- Supplied information:
::::
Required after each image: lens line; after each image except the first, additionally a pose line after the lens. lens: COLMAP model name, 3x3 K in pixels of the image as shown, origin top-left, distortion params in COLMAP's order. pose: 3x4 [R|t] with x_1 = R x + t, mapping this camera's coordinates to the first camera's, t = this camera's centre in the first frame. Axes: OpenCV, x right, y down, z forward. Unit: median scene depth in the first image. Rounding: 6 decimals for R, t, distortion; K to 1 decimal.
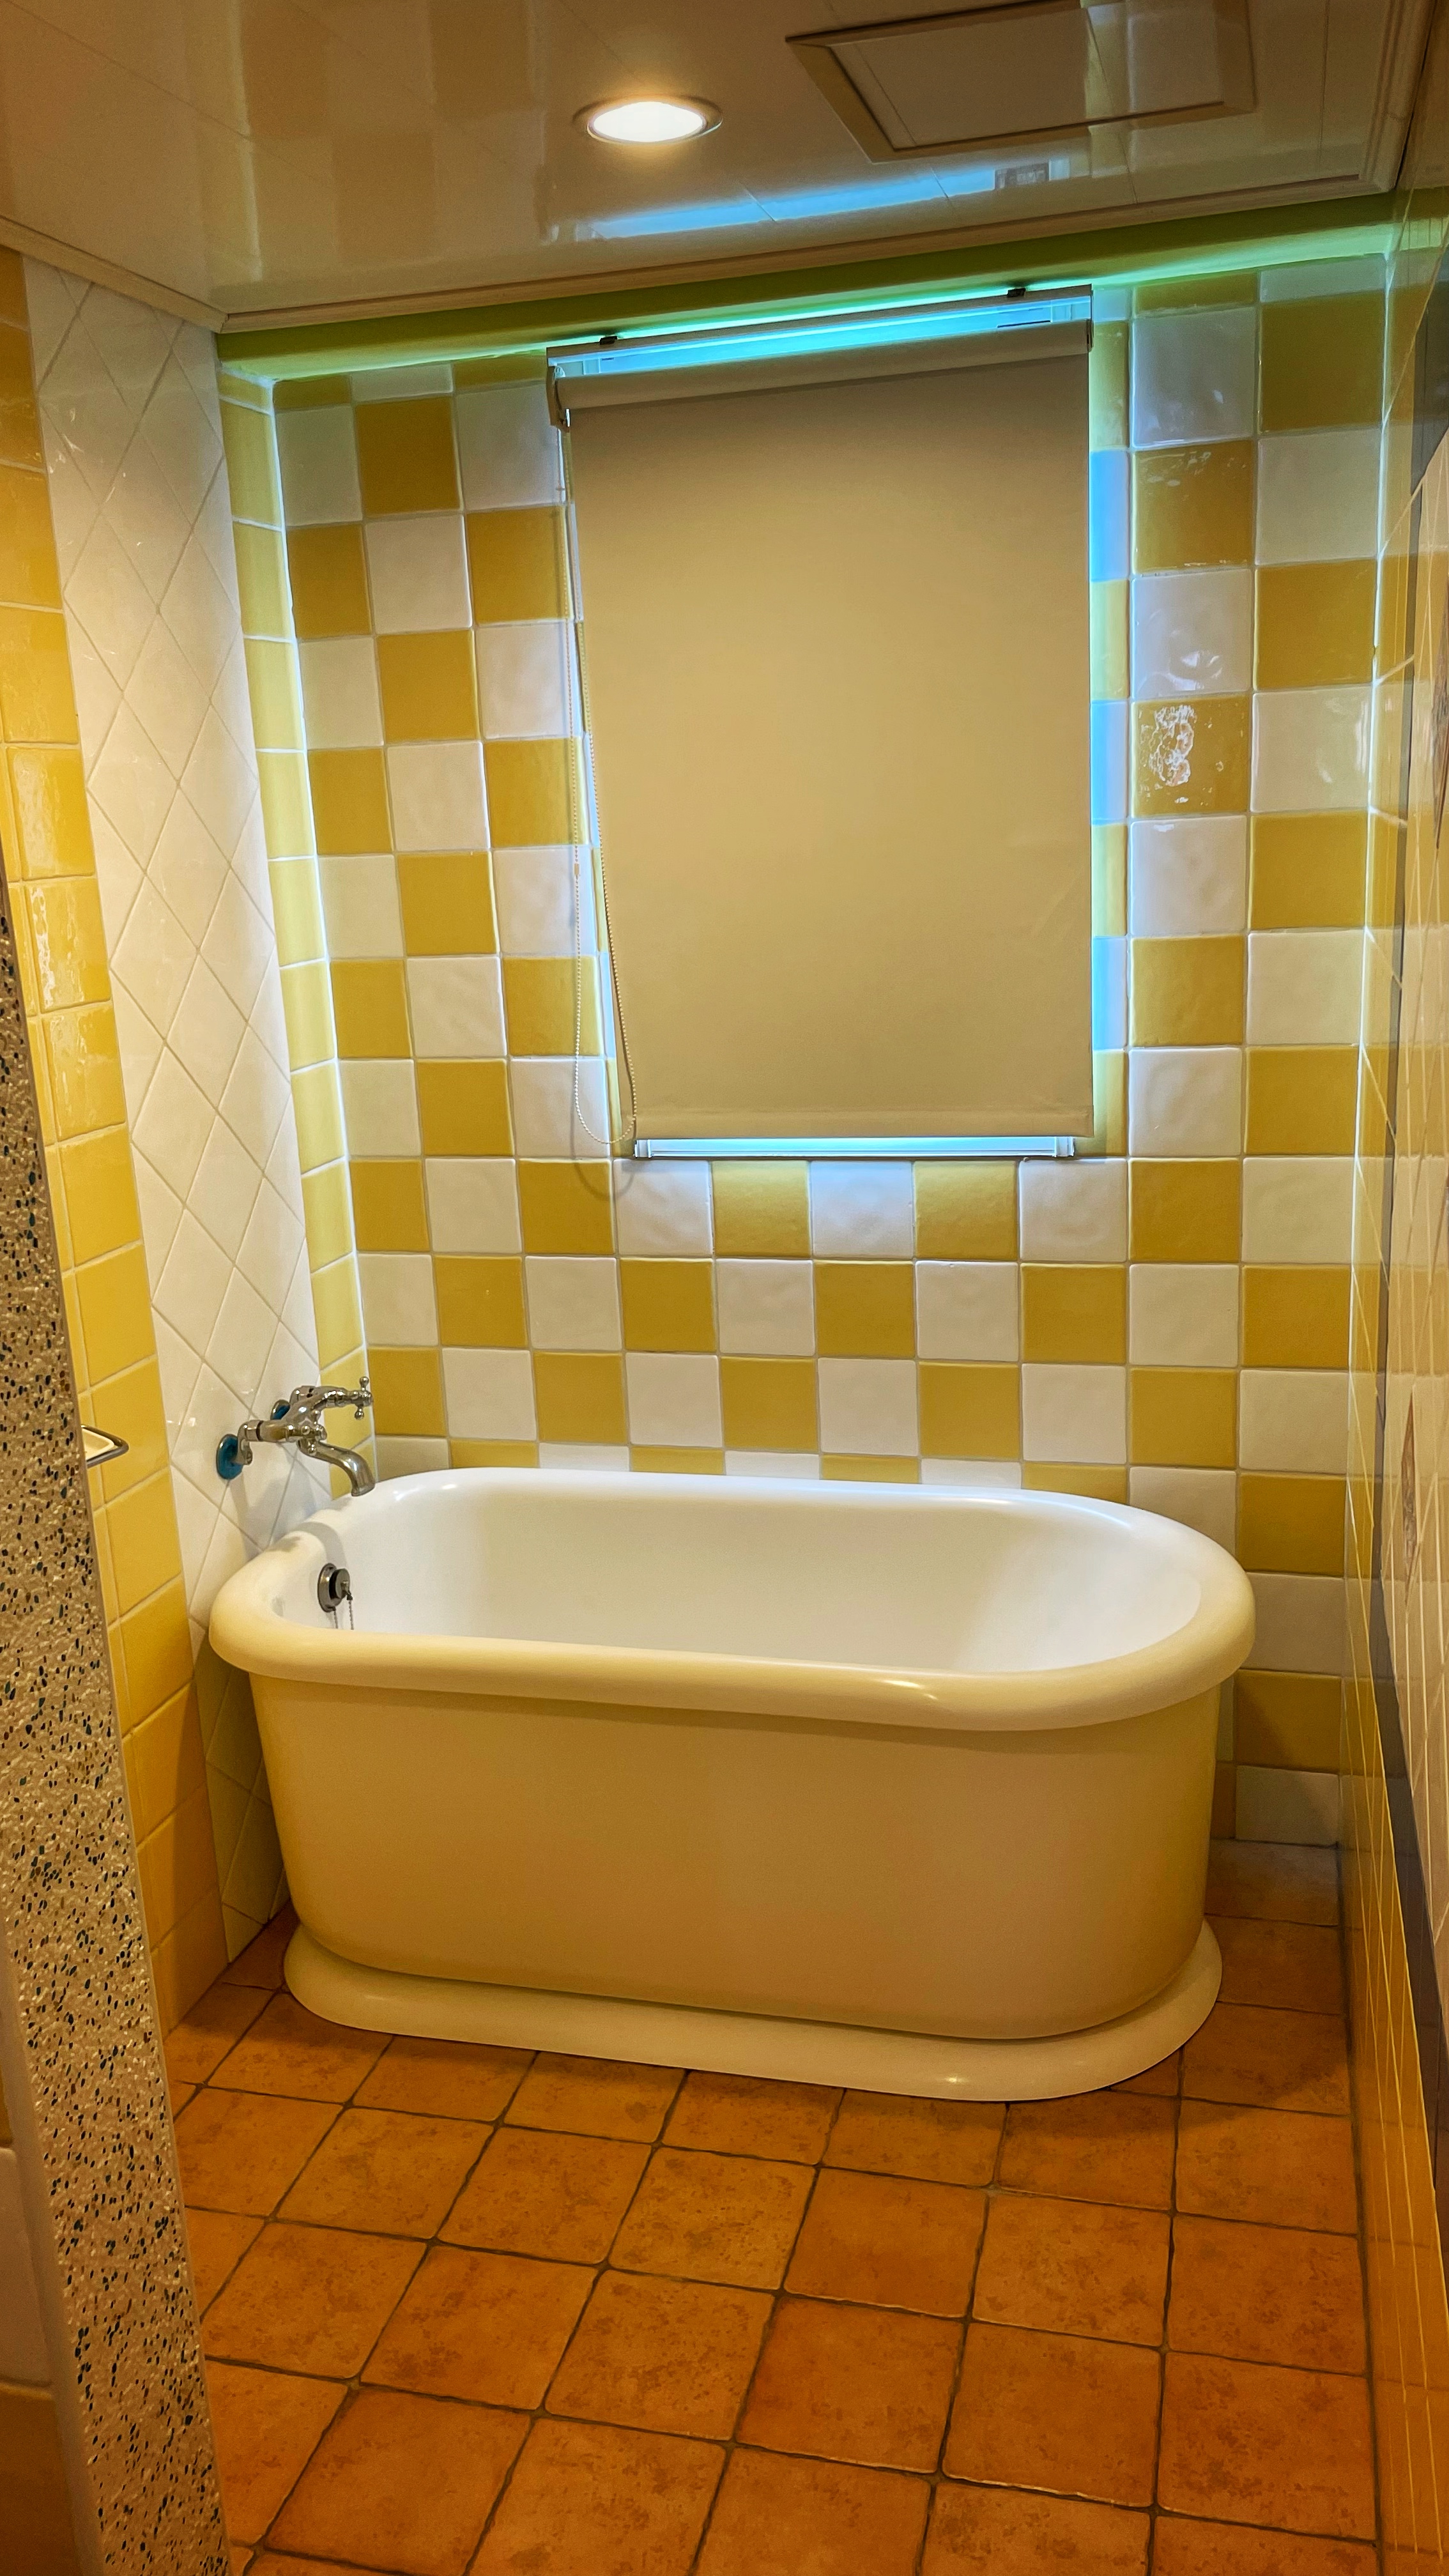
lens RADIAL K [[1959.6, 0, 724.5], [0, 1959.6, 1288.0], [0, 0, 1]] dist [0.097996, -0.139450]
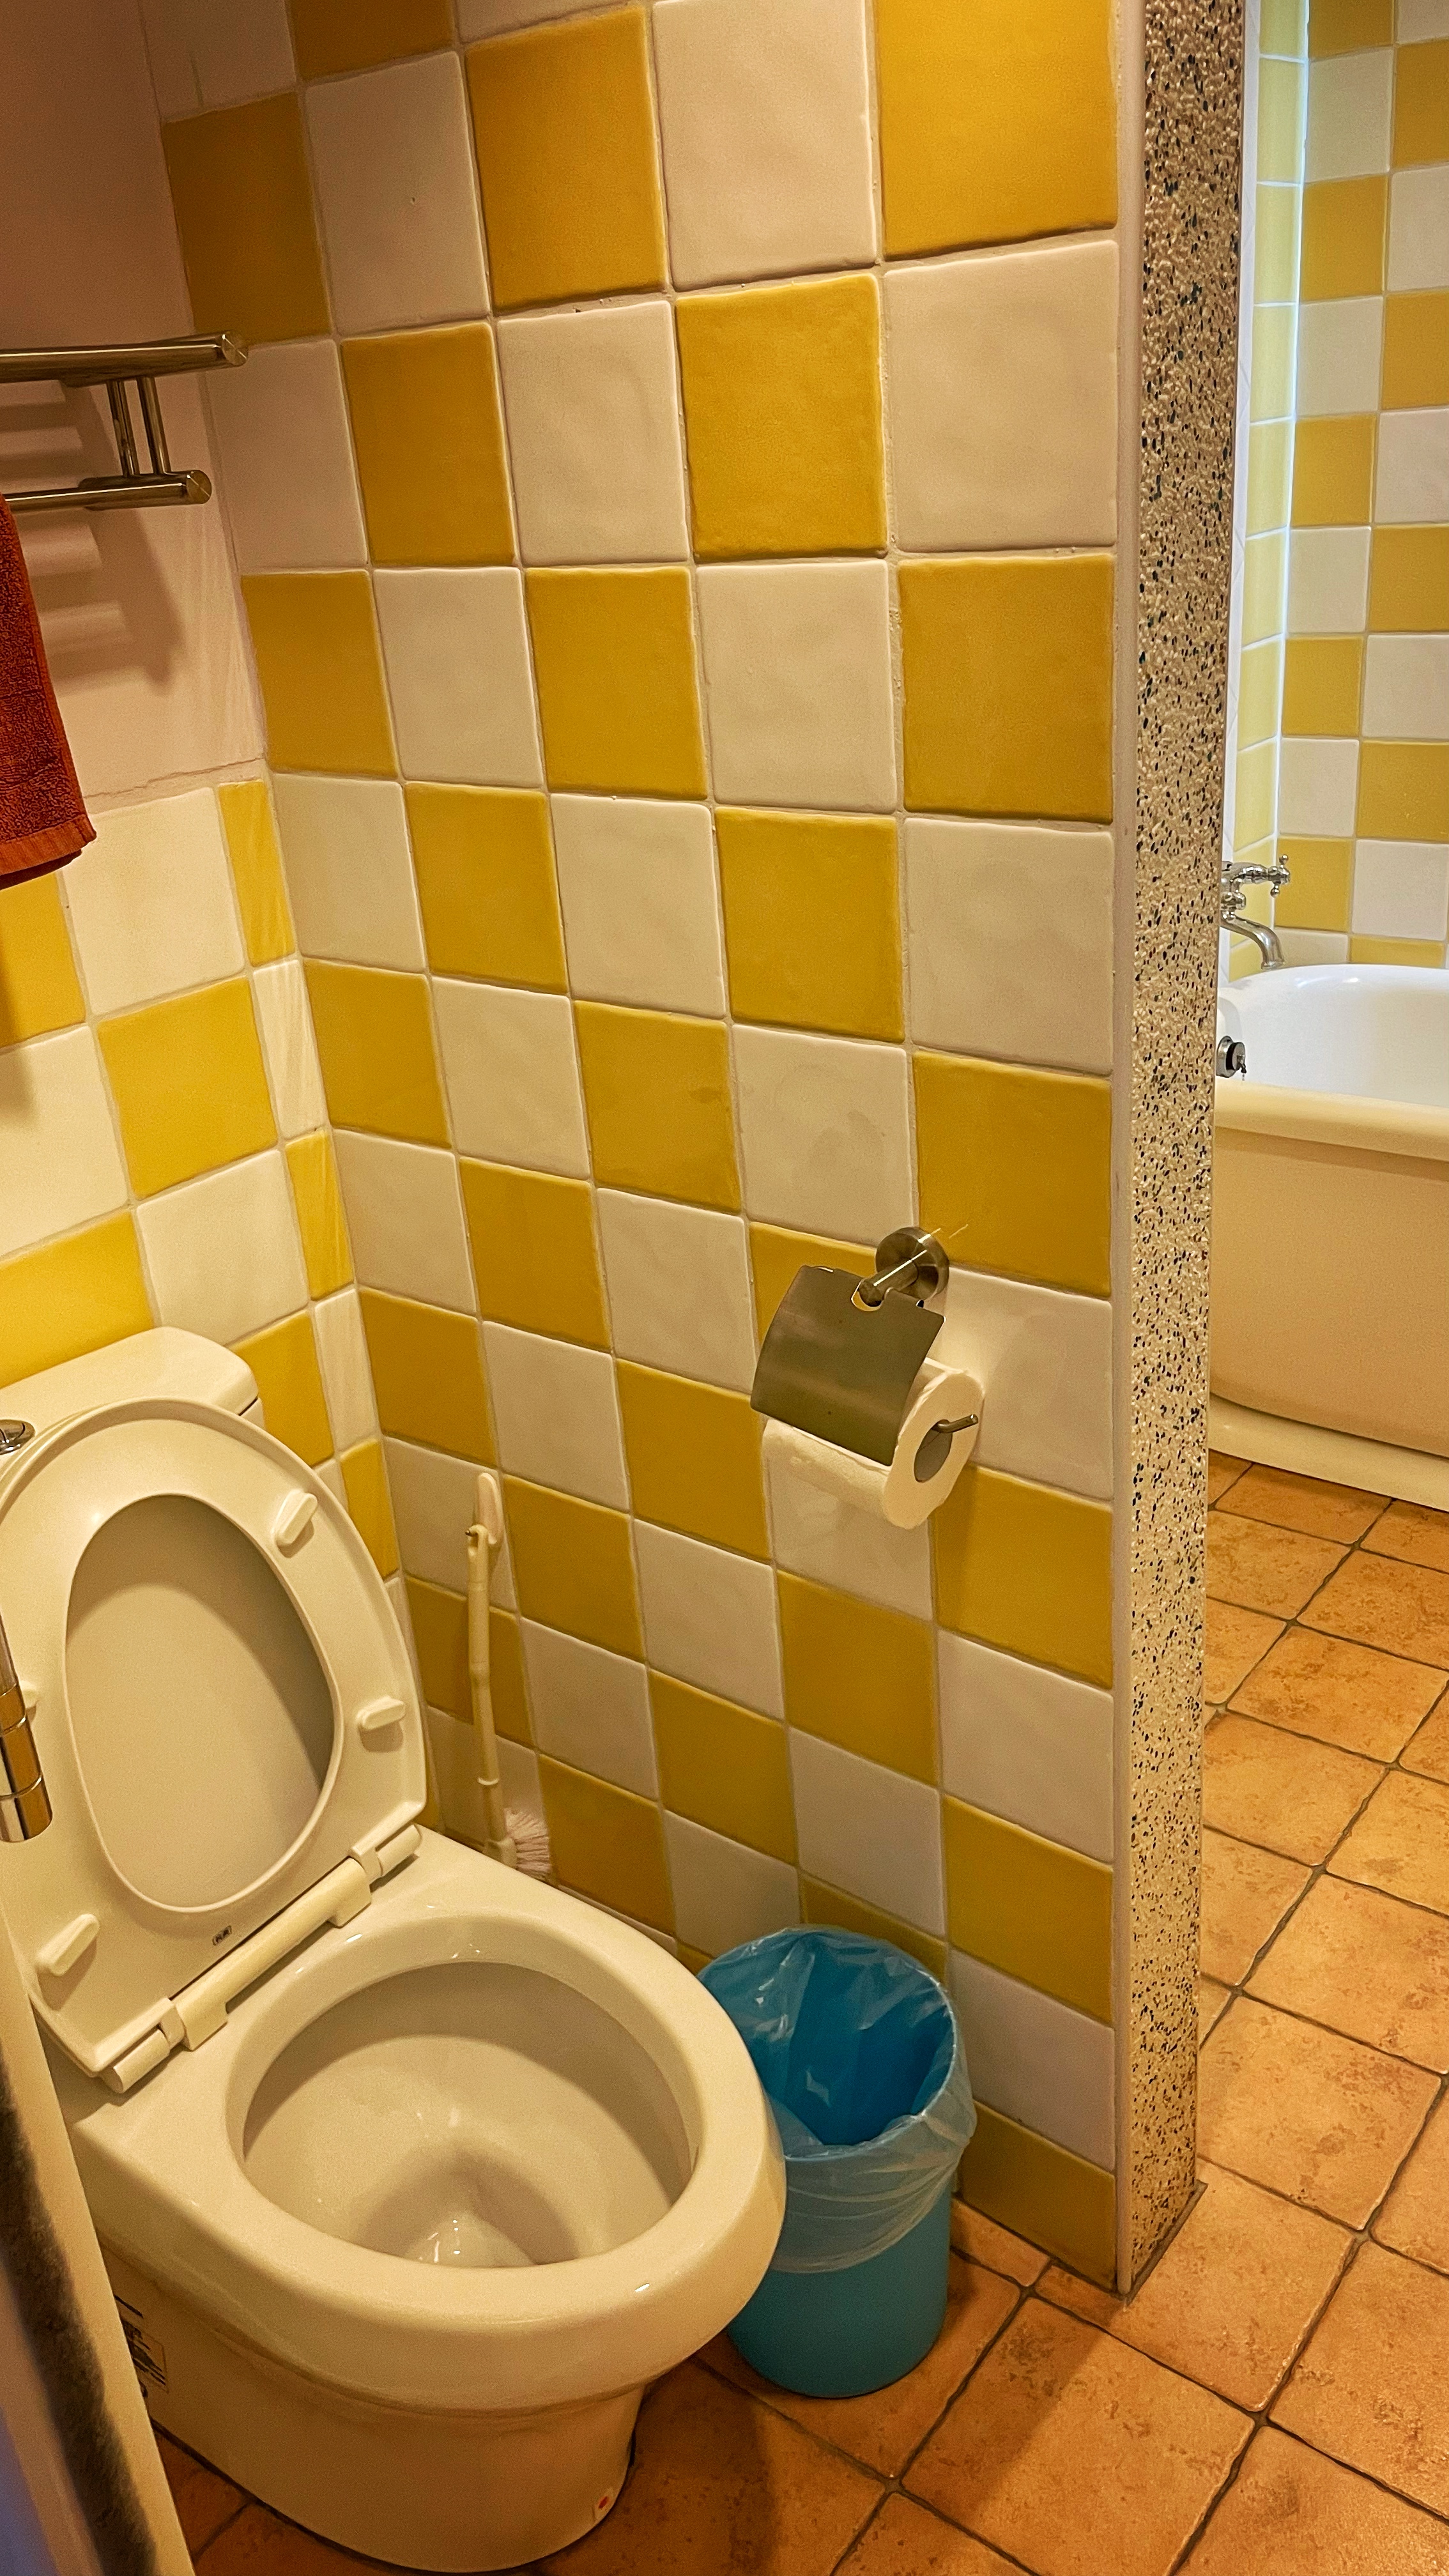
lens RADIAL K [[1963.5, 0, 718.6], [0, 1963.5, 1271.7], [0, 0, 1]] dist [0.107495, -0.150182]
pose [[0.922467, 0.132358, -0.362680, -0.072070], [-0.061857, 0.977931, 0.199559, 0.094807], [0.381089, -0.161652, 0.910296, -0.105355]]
::::
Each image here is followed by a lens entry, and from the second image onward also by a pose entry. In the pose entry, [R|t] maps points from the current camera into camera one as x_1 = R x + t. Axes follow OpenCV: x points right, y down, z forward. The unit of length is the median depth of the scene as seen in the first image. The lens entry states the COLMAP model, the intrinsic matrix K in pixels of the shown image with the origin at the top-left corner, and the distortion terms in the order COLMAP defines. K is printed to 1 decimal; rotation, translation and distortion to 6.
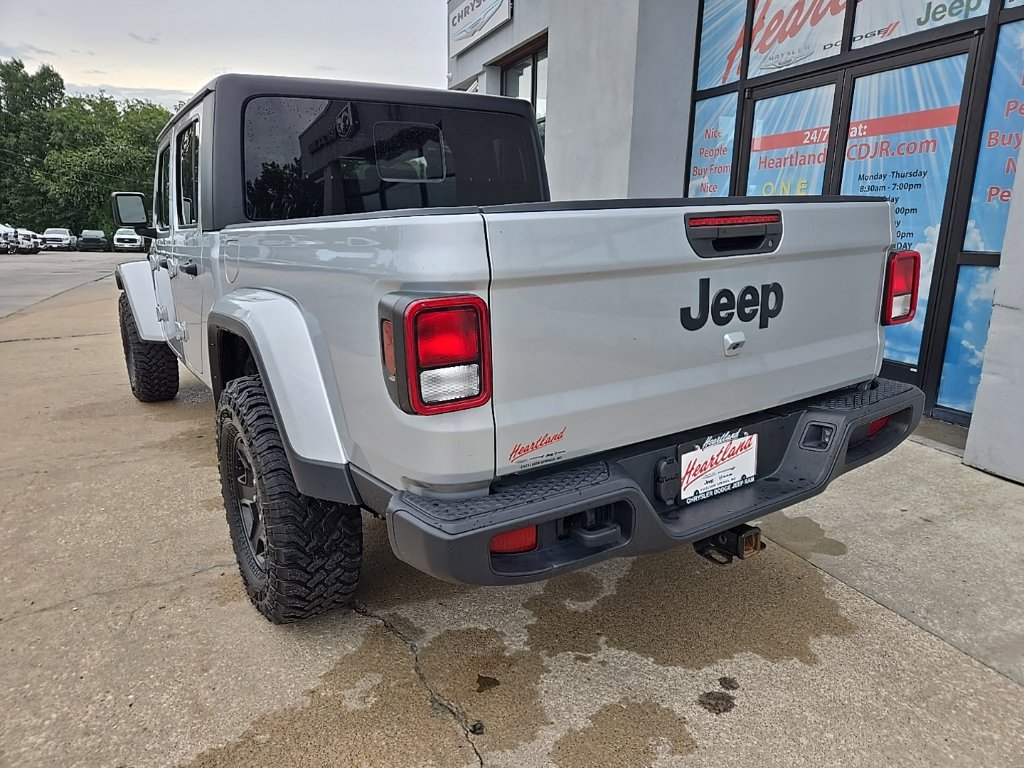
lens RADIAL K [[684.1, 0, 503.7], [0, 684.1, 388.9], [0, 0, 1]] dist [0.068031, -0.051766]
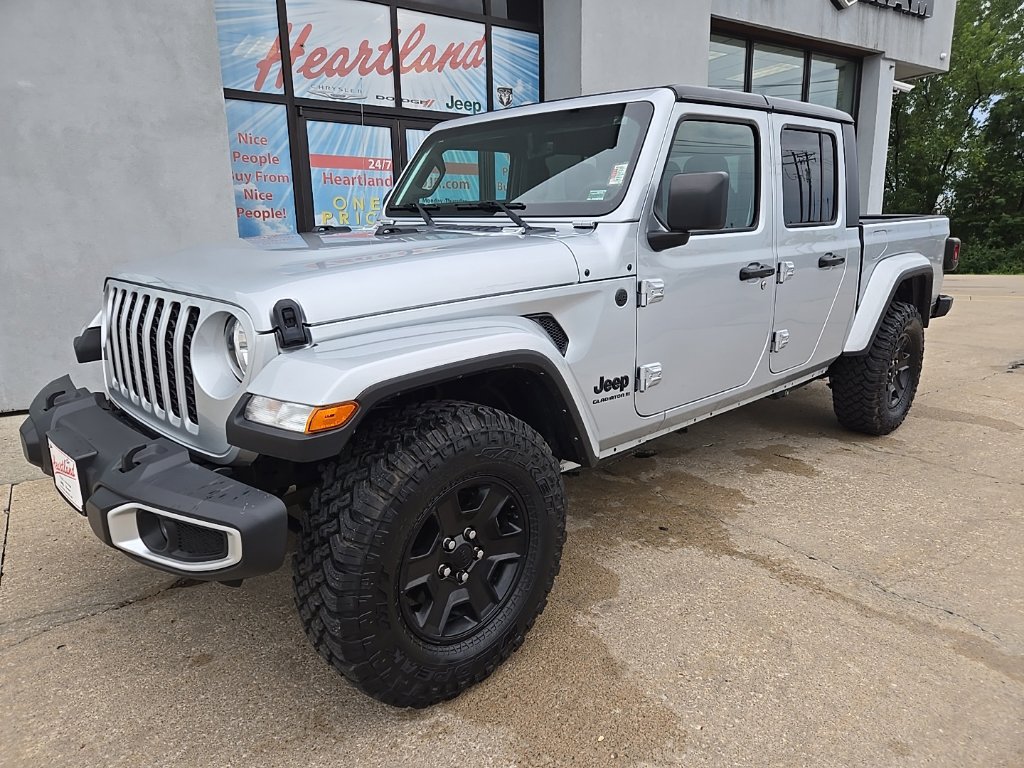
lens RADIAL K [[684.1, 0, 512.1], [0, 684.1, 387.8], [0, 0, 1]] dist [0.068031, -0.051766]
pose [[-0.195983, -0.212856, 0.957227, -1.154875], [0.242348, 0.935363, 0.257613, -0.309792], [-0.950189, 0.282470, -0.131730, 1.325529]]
::::
Swap "top-left" for "upper-left" in the material from the line with "Required after each" up to and including the line with "dist [0.107495, -0.150182]", keeping everything else the same and leaving out the pictures. Give back only those lines.

Required after each image: lens line; after each image except the first, additionally a pose line after the lens. lens: COLMAP model name, 3x3 K in pixels of the image as shown, origin upper-left, distortion params in COLMAP's order. pose: 3x4 [R|t] with x_1 = R x + t, mapping this camera's coordinates to the first camera's, t = this camera's centre in the first frame. Axes: OpenCV, x right, y down, z forward. Unit: median scene depth in the first image. Rounding: 6 decimals for R, t, distortion; K to 1 decimal.
lens RADIAL K [[1959.6, 0, 724.5], [0, 1959.6, 1288.0], [0, 0, 1]] dist [0.097996, -0.139450]
lens RADIAL K [[1963.5, 0, 718.6], [0, 1963.5, 1271.7], [0, 0, 1]] dist [0.107495, -0.150182]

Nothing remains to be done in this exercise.